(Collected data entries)
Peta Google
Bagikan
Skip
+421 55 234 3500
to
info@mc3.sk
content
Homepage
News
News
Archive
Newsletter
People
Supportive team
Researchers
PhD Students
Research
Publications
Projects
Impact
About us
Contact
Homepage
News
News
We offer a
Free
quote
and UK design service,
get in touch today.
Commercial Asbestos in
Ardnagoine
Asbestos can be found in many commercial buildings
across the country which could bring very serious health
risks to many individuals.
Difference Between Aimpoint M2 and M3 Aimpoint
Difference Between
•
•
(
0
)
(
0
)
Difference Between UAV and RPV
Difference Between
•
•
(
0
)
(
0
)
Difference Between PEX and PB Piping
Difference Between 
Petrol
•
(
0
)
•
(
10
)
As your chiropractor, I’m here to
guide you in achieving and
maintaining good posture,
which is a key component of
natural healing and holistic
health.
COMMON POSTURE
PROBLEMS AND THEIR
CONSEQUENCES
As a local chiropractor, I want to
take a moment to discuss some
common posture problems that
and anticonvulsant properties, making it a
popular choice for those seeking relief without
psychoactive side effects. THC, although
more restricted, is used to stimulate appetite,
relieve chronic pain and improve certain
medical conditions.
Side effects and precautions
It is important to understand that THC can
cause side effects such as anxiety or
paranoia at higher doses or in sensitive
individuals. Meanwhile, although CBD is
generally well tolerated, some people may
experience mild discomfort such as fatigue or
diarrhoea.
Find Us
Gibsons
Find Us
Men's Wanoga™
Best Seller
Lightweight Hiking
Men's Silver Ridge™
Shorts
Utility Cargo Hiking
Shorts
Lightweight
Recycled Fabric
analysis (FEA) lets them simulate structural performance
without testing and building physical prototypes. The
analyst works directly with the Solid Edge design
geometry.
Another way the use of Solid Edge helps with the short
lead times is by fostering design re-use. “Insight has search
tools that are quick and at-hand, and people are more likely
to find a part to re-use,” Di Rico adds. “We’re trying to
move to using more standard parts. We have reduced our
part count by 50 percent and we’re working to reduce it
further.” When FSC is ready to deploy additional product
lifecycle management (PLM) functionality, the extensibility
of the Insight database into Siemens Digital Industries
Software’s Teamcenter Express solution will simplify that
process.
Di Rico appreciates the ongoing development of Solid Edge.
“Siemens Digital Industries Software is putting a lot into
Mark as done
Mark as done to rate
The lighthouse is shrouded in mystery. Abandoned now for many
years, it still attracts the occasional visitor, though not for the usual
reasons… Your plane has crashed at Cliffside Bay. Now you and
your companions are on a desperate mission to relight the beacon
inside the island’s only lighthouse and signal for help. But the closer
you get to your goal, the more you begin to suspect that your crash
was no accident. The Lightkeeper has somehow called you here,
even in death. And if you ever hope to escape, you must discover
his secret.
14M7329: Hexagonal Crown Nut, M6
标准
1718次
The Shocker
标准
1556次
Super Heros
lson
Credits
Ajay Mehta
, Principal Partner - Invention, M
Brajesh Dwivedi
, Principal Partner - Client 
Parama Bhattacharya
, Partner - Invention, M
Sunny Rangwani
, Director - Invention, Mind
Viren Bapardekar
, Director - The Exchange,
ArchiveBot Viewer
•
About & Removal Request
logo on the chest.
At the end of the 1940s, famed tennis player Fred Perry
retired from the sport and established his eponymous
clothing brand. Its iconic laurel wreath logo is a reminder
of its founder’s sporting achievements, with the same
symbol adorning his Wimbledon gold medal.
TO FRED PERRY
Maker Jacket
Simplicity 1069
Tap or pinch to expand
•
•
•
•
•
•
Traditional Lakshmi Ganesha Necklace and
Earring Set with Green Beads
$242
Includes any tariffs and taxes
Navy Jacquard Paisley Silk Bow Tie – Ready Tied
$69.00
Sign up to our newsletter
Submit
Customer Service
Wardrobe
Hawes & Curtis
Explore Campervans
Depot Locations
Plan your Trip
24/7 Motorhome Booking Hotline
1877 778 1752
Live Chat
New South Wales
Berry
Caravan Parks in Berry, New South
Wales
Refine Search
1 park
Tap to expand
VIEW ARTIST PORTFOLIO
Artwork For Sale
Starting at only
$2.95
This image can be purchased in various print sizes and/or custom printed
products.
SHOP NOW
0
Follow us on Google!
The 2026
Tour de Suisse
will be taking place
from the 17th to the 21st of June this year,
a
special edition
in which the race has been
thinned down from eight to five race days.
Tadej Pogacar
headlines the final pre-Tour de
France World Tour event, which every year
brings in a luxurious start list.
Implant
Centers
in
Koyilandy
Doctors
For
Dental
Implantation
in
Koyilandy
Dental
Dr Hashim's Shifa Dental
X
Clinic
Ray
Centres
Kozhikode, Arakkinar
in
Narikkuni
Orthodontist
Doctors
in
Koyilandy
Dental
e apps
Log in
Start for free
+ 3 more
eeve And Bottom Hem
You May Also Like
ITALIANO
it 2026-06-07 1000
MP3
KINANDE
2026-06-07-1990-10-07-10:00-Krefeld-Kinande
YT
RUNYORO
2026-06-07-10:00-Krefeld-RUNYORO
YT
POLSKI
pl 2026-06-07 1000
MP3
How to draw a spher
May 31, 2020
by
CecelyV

• WHAT IS BEING ASKED:
Report each line of the data that includes the string "Invention".

• RESPONSE AREA:
, Principal Partner - Invention, M
, Partner - Invention, M
, Director - Invention, Mind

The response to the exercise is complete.